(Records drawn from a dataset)
--------
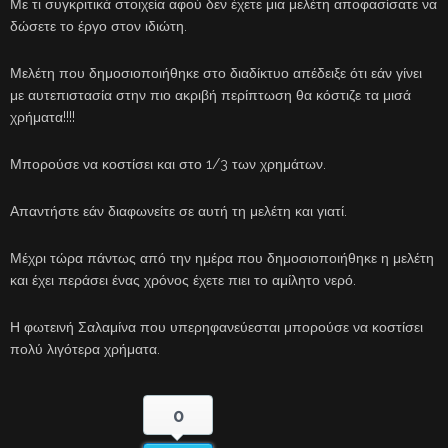
Με τι συγκριτικά στοιχεία αφού δεν έχετε μια μελέτη αποφασίσατε να
δώσετε το έργο στον ιδιώτη.
Μελέτη που δημοσιοποιήθηκε στο διαδίκτυο απέδειξε ότι εάν γίνει
με αυτεπιστασία στην πιο ακριβή περίπτωση θα κόστιζε τα μισά
χρήματα!!!!
Μπορούσε να κοστίσει και στο 1/3 των χρημάτων.
Απαντήστε εάν διαφωνείτε σε αυτή τη μελέτη και γιατί.
Μέχρι τώρα πάντως από την ημέρα που δημοσιοποιήθηκε η μελέτη
και έχει περάσει ένας χρόνος έχετε πιει το αμίλητο νερό.
Η φωτεινή Σαλαμίνα που υπερηφανεύεσται μπορούσε να κοστίσει
πολύ λιγότερα χρήματα.
0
--------
● ABOUT THIS TASK: Every line above in which the word "έχετε" is present must be copied into the answer.

● REPLY TO THE TASK:
Με τι συγκριτικά στοιχεία αφού δεν έχετε μια μελέτη αποφασίσατε να
και έχει περάσει ένας χρόνος έχετε πιει το αμίλητο νερό.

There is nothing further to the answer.